Now, onto what this book is really about.
This is a detailed investigation of a single atrocity and the events and circumstances leading up to and surrounding the soldiers and battalion involved. It is presented in the very best of journalistic tradition - at times one can sense the author's struggle to not pass any personal judgement - and is exceptionally detailed, revealing and sympathetic. You can read other reviews for information regarding this event.
What I will add is that I believe this book to be essential reading for anyone seeking to understand the stresses and strains placed on the modern 'western' soldier, especially in the US forces where tours of duty are much too long and often enforced second or even third tours.
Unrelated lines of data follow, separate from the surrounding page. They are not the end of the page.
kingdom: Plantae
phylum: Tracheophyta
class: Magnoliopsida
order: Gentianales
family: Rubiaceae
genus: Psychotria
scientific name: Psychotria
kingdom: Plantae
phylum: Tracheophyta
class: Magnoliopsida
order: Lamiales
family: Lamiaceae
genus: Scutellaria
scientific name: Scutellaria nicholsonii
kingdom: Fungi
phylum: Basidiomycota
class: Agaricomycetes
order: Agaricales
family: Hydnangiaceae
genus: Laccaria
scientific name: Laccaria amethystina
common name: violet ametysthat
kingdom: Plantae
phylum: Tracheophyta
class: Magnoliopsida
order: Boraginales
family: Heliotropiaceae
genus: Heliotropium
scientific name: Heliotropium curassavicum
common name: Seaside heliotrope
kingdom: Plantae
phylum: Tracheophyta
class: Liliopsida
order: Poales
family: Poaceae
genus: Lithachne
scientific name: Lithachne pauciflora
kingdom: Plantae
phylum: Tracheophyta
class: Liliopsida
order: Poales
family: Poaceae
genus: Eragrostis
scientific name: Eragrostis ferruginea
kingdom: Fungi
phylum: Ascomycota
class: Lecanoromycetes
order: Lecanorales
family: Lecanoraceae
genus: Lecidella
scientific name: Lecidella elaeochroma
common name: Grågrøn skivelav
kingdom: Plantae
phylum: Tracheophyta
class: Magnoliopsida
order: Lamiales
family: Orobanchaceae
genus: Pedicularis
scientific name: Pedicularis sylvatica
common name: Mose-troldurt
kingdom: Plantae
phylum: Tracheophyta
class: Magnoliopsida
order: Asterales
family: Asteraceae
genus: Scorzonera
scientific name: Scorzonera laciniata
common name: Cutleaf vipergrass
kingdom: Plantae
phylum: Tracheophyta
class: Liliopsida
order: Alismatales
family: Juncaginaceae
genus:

Beyond that, it is equally useful reading for any student of psychology and even students of organizational theory and ledership. In fact, I would warn any reader who is not au fait with terms such as 'The Pygmalion Effect' that they ensure they have psychiatric reference sources available to them during reading.
With due deference to the appalling subject matter, especially to those directly involved on both sides and generally to anyone who esteems NATO's armed forces, this book is an exciting recounting of a company's deployment in the most extreme of circumstances, terifically well researched, edited and presented and deeply, deeply disturbing. Excellent.